## Direction A
In the passage on the subdudes, reproduce the text starting at "The subdudes surely" and ending at "down the volume.", substituting "washboard" for "tambourine".
## Direction B
Using the passage on the subdudes, answer each question briefly:
(i) In what year did a Harper's journalist ask Edison about laboratory rules?
(ii) Which instrument is named as the centerpiece of the subdudes' rhythm section?
(iii) What did the subdudes do that broke The Big Rule for a rock band?
## Direction C
For each statement, state whether it agrees with the passage on the subdudes, and support the answer with the decisive words of that passage:
(i) Paul Gauguin is identified as a post-impressionist painter.
(ii) Edison told the journalist that his laboratory followed strict rules.
(iii) The subdudes' accordion is characterized as loud and forceful.

____ Extract

Post-impressionist painter Paul Gauguin once said, “In art, all who have done something other than their predecessors have merited the epithet of revolutionary; and it is they alone who are masters.” But it was Thomas Edison who really hit the heart of creativity. When asked by a Harper’s journalist in 1934 what laboratory rules Edison wanted him to observe, Edison bristled, “Hell! There ain’t no rules around here! We’re trying to accomplish somep’n!”
The subdudes surely qualify for mastery under Gauguin’s definition. They took their collective musical heritage of raucous Louisiana roots rock, shook it up in a gris-gris bag of R&B, zydeco, country, blues and jazz, and in a mystical birth gave us back a swampy, soulful, joyful, danceable music—a soul-stirring sound nobody had ever heard. But it’s Edison’s ruleless creative ethic that really captures the essence of the subdudes. A tambourine as the centerpiece of the rhythm section? Three-part harmonies more pulpit than party calls? A sweet, sparse accordion more pillow than punching bag? And then, breaking The Big Rule for a rock band, they turned down the volume.

________
____ Material provided

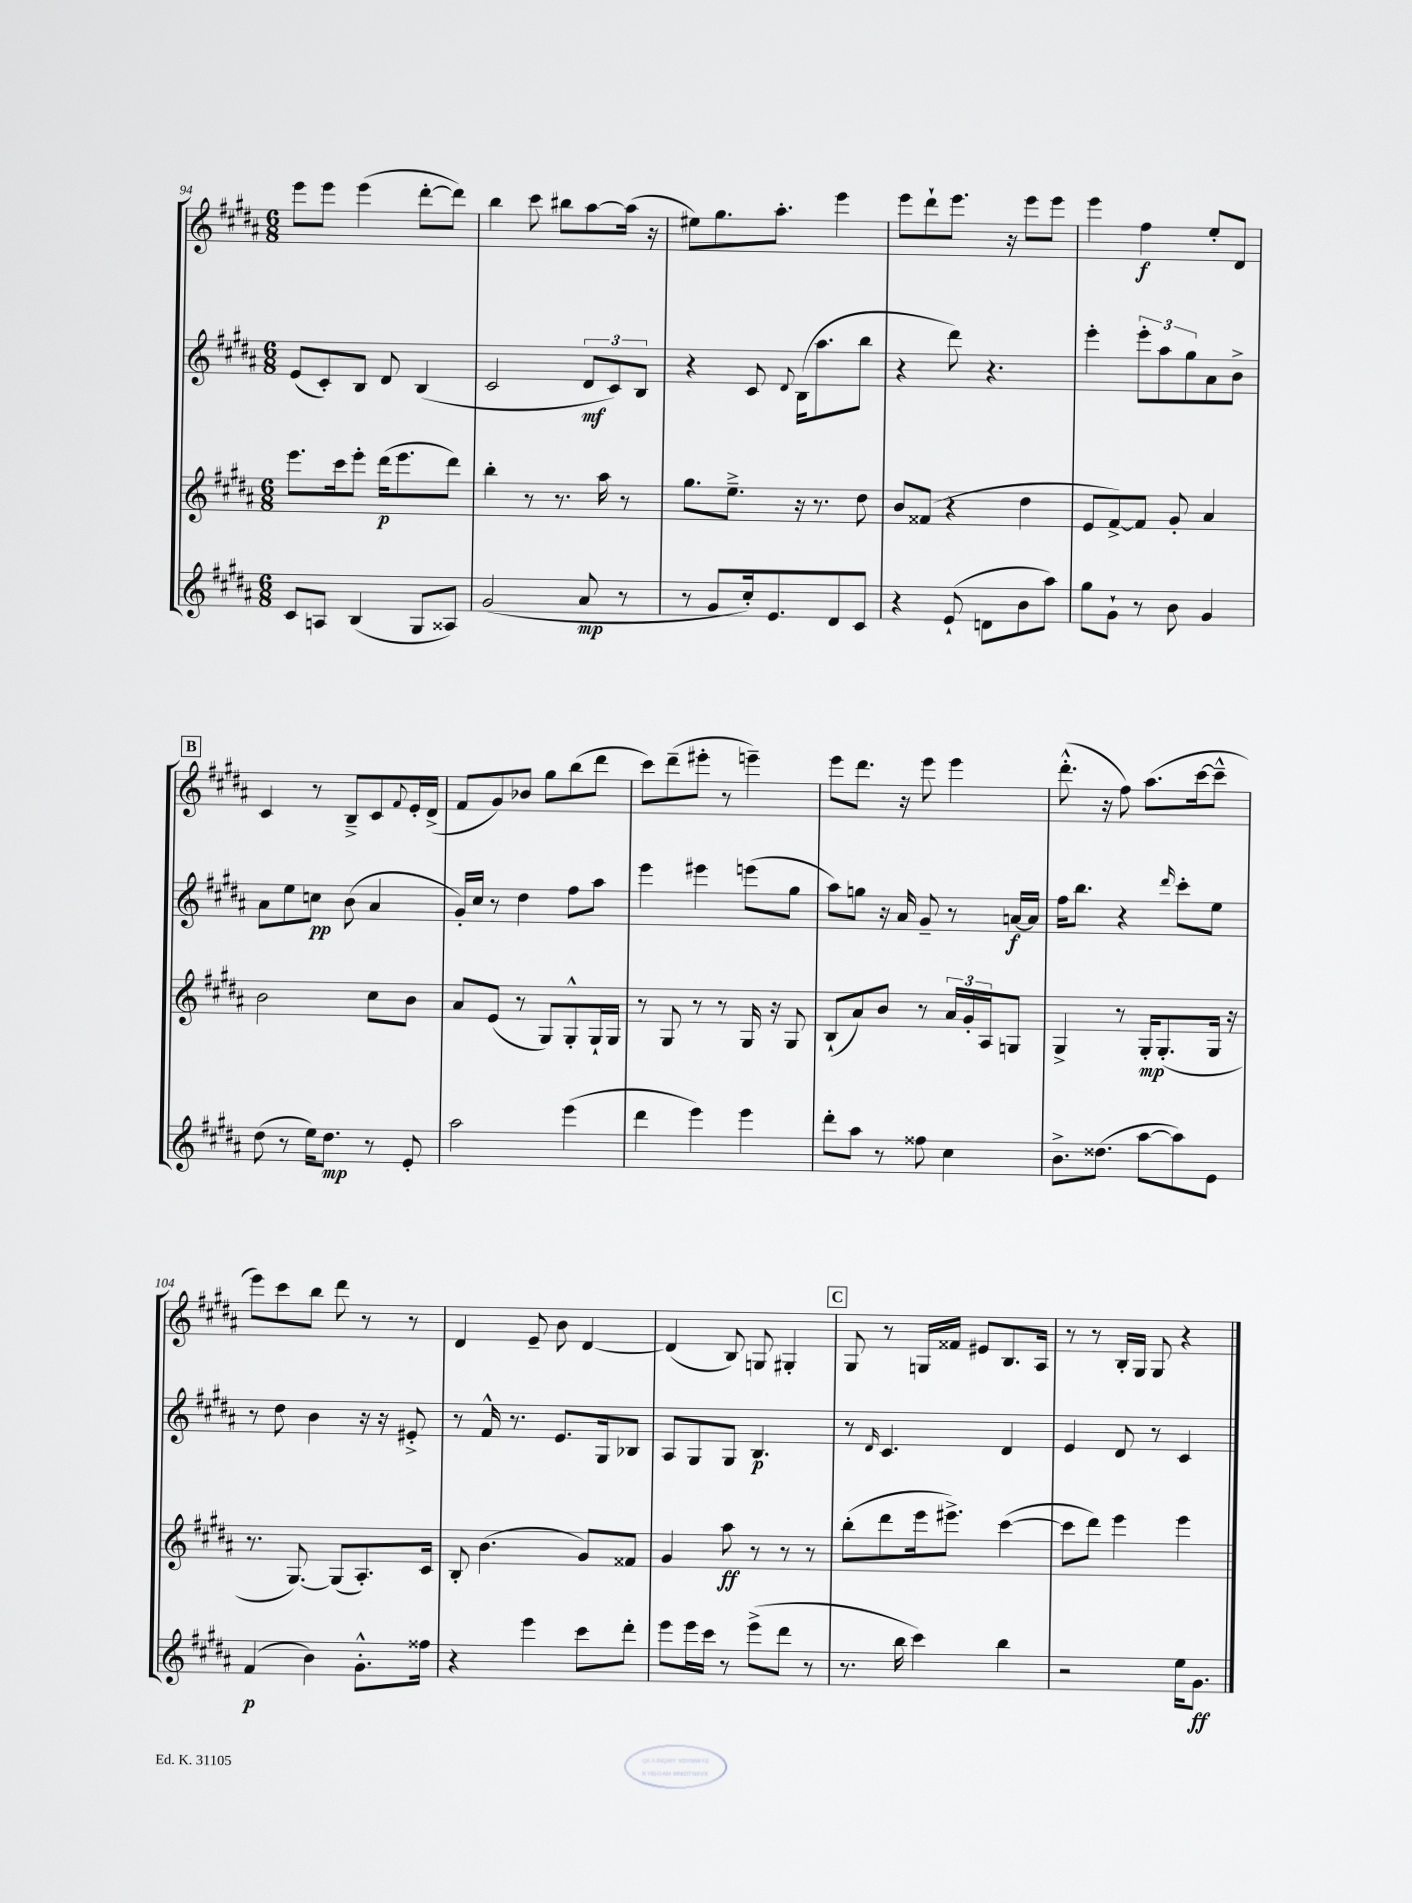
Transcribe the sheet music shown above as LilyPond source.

________

## Result A
The subdudes surely qualify for mastery under Gauguin’s definition. They took their collective musical heritage of raucous Louisiana roots rock, shook it up in a gris-gris bag of R&B, zydeco, country, blues and jazz, and in a mystical birth gave us back a swampy, soulful, joyful, danceable music—a soul-stirring sound nobody had ever heard. But it’s Edison’s ruleless creative ethic that really captures the essence of the subdudes. A washboard as the centerpiece of the rhythm section? Three-part harmonies more pulpit than party calls? A sweet, sparse accordion more pillow than punching bag? And then, breaking The Big Rule for a rock band, they turned down the volume.

## Result B
(i) 1934
(ii) A tambourine
(iii) They turned down the volume.

## Result C
(i) Yes: "Post-impressionist painter Paul Gauguin"
(ii) No: "There ain’t no rules around here!"
(iii) No: "A sweet, sparse accordion more pillow than punching bag?"